**What is being asked**:
Please copy out each line of the entries in which "kratkom" appears.

(Data extracted from a collection)
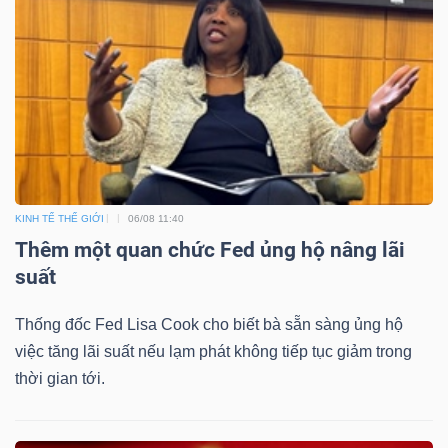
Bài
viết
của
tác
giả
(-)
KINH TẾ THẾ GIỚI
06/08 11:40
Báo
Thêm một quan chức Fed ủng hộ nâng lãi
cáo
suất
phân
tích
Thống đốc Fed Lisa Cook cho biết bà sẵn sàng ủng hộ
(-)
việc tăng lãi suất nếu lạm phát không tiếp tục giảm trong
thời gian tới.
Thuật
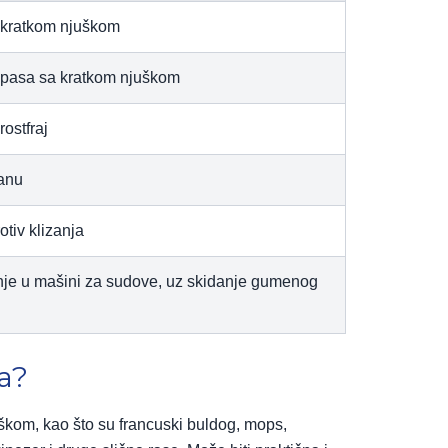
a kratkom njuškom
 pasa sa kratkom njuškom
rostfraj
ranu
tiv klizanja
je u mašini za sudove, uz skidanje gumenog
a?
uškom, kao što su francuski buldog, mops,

**Exercise output**:
a kratkom njuškom
 pasa sa kratkom njuškom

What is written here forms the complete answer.